--- Action item ---
Reproduce the whole forum thread below about sidx boxes and ExoPlayer, word for word.

--- Exercise passage ---
# # #

And my result file is a simple concatenation of init part and a lot of audio-$time parts without any modifications. So maybe I can set information from SegmentTimeline or other part of mpd into .m4v files? Or time->byte mapping not means this?

ojw28 commented 6 years ago

How can I add this mapping to the file?

By building a proper sidx box at the start of the file. Alternatively by creating a DASH manifest that lists the downloaded segments, and treating it as DASH content. The second of these options is probably the easier of the two.

petersamokhin commented 6 years ago

@ojw28 I can't affect DASH manifest :( Can you tell me, please,

why (if ALL files must containt proper sidx container) duration of the entire video is displayed as value from first sidx box?

And what is the proper sidx box for ExoPlayer?

I'm asking this because many other players can play and seek this video — which means that my video's sidx boxes are proper for them and I need to adapt my files only for ExoPlayer.

# # #

--- Material provided ---
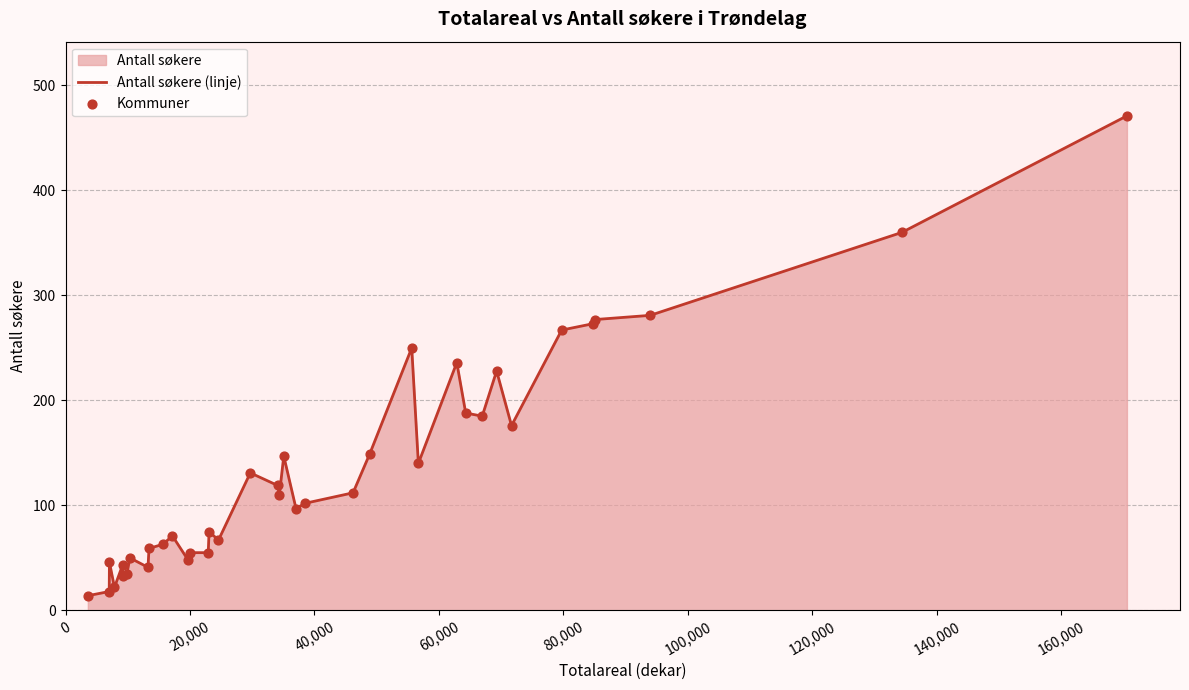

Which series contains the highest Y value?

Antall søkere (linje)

# # #

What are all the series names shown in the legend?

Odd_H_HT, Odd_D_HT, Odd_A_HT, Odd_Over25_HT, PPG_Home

# # #

--- Finished exercise ---
And my result file is a simple concatenation of init part and a lot of audio-$time parts without any modifications. So maybe I can set information from SegmentTimeline or other part of mpd into .m4v files? Or time->byte mapping not means this?

ojw28 commented 6 years ago

How can I add this mapping to the file?

By building a proper sidx box at the start of the file. Alternatively by creating a DASH manifest that lists the downloaded segments, and treating it as DASH content. The second of these options is probably the easier of the two.

petersamokhin commented 6 years ago

@ojw28 I can't affect DASH manifest :( Can you tell me, please,

why (if ALL files must containt proper sidx container) duration of the entire video is displayed as value from first sidx box?

And what is the proper sidx box for ExoPlayer?

I'm asking this because many other players can play and seek this video — which means that my video's sidx boxes are proper for them and I need to adapt my files only for ExoPlayer.